Similarly, we’ve learned a lot about market stability and have found a natural resolution of the equity premium puzzle20 or — as Ken Arrow used to call it — the volatility puzzle. Growth rate optimization predicts a relationship between how fast something grows and how volatile it is. This relationship holds not only for the stock market indexes we have checked but even for bitcoin. It can be used for fraud detection: the relationship doesn’t hold for Bernie Madoff’s fraudulent fund, for example. It also suggests a protocol for setting central-bank interest rates21.

Perhaps the most significant change lies in the nature of the model human that arises from our conceptual reframing. Homo economicus has been criticized, perhaps most succinctly for being short-termist. Given that time is so poorly represented in mainstream economics, this should come as no surprise. Our Homo economicus, or Homo ergodicus? — the new guy — is really rather nice.
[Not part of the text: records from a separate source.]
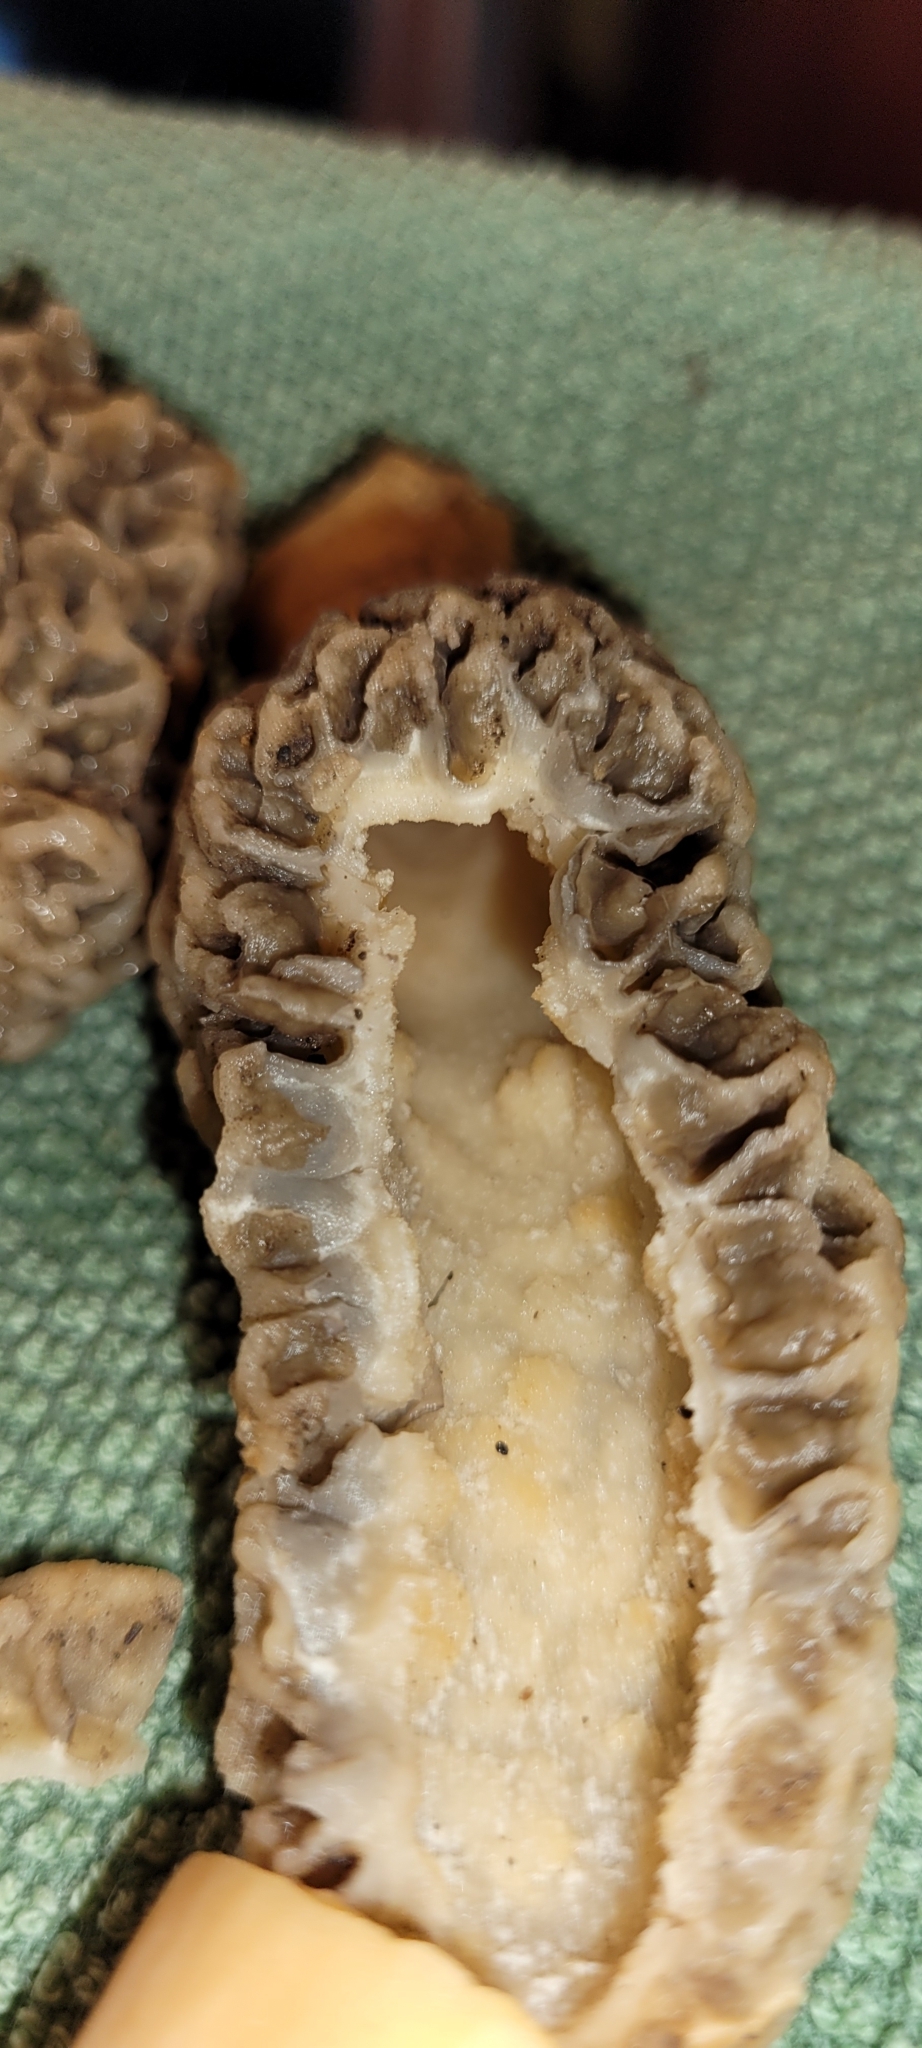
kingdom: Fungi
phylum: Ascomycota
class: Pezizomycetes
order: Pezizales
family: Morchellaceae
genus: Morchella
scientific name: Morchella americana
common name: White morel
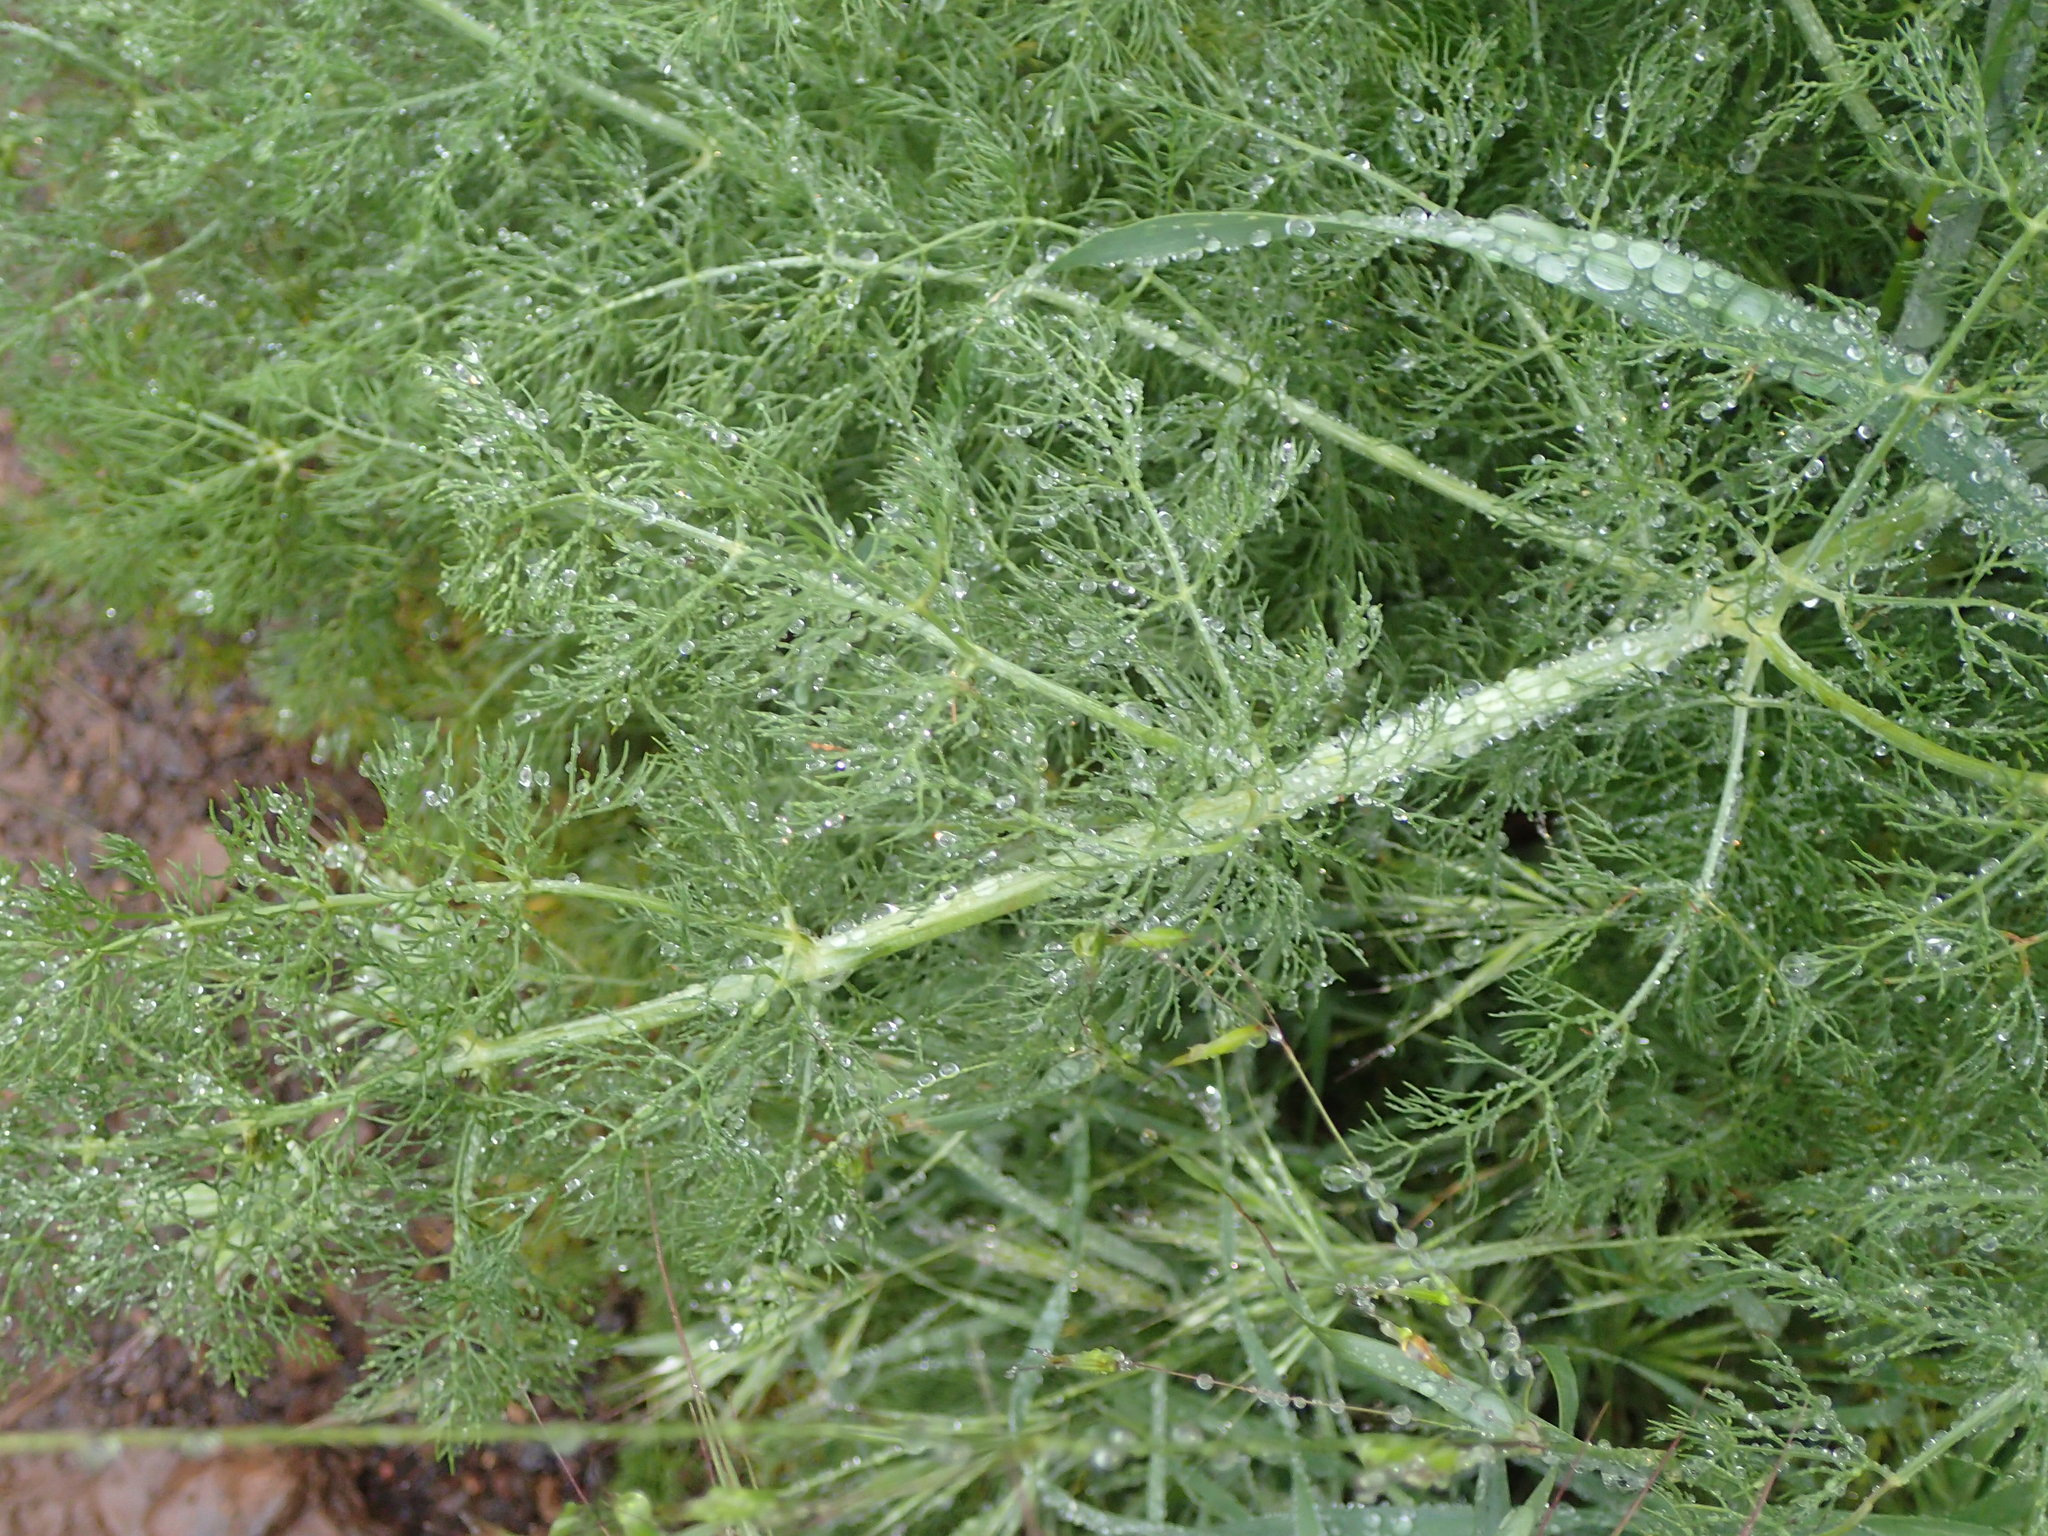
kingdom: Plantae
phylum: Tracheophyta
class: Magnoliopsida
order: Apiales
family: Apiaceae
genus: Foeniculum
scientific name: Foeniculum vulgare
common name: Fennel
He cares about others, understands that cooperation leads to better results, and is patient and kind22. Nor do we have to assume huge individual differences in psychology or skill to explain the huge observed differences in wealth: a trivial null model — though one that doesn’t blindly assume ergodicity — predicts the robust features of the wealth distribution23,24,25. A well-known measure of inequality26 turned out to be the time-integrated difference between ensemble and time-average growth rates in geometric Brownian motion27.

The model I have presented here — optimizing time-average growth rates — is a null model, and it has all the shortcomings that null models have. The improvement is clear when we compare ours to the prevailing null model of optimizing expected time-integrated discounted utility. Rather than adding correcting components to that conceptually flawed null model, we remove the conceptual flaw. The use of a null model of any kind, in my view, is a form of caution: of this complex system I only know a few simple aspects with the degree of certainty that makes it promising to incorporate them in a formal model. Adding further details would require careful checks against overfitting.

We have reason to hope for a future economic science that is more parsimonious, conceptually clearer and less subjective. It will resemble reality more closely and be better aligned with our moral intuitions.